Denise M. Zinn, the executive dean of the university’s education faculty, and Allistair Witten, the director of the university’s Centre for the Community School said there are stark differences between schools that “have” and those that “have not” in the areas of facilities, books, teachers and funding.
The legacy of separatism, unstable government funding and the limited resources of families living in poverty have forced communities to undertake education reform efforts with the resources they already possess – however scarce they may be, Zinn said.
The university’s education faculty has established the Manyano Network of Community Schools. Manyano is a word from the indigenous Xhosa people that means “to join in.” The network uses an “asset-based” approach that asks communities what they need, which resources they can provide to meet their needs and how they can partner with other communities and institutions to achieve their goals.
“The model we are pursuing we hope to one day export to other parts of the country, because the need just isn’t in our province – the need is throughout South Africa,” said Zinn, who came to BC with Witten at the invitation of Hon. David S. Nelson Professor of Psychology and Education Anderson Franklin.
Franklin, who asked Zinn and Witten to participate in this year’s Nelson Chair Roundtable for community-based organizations, was a visiting professor last year at the university, based in Port Elizabeth, in Eastern Cape Province.
He said he was impressed by the resiliency of the people he met who maintain hope for the future despite living in extreme poverty. As they work with local communities, his colleagues must carefully navigate both hope and despair.
“There are deplorable conditions which could clearly lead you to despair for the future,” said Franklin. “But as a university, they cannot just see things superficially. What they have tapped into is that resiliency earned by surviving. And that has created a sense of hope and optimism to work for better schools and uplifting the communities in Eastern Cape.”
Lynch School Professor Dennis Shirley followed Witten and Zinn’s presentation with remarks about how researchers and theorists have approached school improvement in countries beset by poverty and governmental neglect.
Witten said that some South African schools rival facilities at America’s elite private academies. But in rural areas and poverty-stricken townships, schools endure despite rusting metal roofs, mud walls, no walls, open pit latrines and a lack of electricity. What the Manyano network guards against is applying off-the-shelf solutions upon these small communities.
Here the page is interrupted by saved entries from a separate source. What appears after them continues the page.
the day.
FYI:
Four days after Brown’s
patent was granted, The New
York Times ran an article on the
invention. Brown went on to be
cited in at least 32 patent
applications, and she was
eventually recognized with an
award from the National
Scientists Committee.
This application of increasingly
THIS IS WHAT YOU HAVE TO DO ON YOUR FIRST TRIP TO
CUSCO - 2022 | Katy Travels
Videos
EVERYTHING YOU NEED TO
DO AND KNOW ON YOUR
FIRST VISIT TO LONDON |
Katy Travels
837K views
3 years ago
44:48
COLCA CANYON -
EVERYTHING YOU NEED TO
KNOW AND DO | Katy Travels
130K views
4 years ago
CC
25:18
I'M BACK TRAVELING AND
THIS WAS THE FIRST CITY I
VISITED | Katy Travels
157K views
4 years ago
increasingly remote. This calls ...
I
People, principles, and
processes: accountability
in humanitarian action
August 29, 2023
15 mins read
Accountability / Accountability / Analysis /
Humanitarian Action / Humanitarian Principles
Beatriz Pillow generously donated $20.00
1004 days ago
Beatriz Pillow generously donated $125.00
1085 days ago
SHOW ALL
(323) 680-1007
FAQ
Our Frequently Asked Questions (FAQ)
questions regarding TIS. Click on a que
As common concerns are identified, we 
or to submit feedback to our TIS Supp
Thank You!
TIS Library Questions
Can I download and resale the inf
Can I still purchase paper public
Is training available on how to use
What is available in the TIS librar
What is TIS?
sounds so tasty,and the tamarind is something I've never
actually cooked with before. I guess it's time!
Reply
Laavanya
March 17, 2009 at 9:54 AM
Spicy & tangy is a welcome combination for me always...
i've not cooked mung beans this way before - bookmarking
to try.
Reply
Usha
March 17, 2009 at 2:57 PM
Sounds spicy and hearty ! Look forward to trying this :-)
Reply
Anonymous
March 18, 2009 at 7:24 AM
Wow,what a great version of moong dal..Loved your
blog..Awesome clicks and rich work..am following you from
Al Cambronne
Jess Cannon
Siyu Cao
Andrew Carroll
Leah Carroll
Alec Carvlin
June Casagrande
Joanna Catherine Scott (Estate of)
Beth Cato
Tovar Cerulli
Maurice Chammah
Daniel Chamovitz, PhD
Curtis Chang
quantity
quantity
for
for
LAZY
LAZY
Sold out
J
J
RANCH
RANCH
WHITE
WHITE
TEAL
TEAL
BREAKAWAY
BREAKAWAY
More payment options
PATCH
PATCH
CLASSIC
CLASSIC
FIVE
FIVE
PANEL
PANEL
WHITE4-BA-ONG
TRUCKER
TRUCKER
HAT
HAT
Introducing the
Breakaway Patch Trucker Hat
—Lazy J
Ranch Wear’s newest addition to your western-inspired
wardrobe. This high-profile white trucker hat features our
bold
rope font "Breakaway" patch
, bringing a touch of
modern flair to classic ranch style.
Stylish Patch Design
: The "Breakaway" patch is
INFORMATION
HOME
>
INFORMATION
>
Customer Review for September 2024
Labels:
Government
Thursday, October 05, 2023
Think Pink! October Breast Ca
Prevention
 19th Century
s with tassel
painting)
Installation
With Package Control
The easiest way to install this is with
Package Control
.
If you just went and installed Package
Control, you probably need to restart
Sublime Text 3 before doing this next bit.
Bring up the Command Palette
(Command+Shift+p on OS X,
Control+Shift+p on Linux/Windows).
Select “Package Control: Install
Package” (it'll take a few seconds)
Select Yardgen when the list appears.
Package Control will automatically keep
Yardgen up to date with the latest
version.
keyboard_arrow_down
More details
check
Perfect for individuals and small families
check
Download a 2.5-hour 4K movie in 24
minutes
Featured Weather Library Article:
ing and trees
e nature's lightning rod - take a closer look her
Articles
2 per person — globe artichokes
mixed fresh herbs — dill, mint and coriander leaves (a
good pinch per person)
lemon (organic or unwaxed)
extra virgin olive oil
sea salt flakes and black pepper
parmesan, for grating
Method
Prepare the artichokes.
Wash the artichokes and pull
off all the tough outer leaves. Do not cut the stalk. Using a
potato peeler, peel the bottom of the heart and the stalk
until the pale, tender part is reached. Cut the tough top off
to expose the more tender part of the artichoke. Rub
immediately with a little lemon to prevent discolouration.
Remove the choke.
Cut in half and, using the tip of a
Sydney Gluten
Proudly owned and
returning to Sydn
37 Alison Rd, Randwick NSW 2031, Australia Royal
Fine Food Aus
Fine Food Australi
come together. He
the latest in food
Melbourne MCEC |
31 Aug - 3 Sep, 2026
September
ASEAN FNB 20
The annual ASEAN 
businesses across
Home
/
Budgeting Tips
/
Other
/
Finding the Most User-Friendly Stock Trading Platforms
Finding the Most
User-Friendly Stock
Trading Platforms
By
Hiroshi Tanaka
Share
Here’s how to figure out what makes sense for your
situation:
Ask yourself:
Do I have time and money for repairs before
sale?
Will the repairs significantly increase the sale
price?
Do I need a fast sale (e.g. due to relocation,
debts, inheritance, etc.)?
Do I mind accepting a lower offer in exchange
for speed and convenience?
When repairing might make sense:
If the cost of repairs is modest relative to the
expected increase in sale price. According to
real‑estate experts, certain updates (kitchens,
Witten said the network taps into the desire in local communities to avoid dependency on state or national funding – since it is delivered so haphazardly from year to year. At the same time, the network pushes for solutions that come from community leaders and parents themselves.
“We have been very deliberate in building a network that is self-directing and self-sufficient,” Witten said. “We did that deliberately because we didn’t want to create a sense of dependency or a sense that we know better because we’re from a university or that we’re going to do everything for them. Communities want to rely on themselves to solve their own problems.”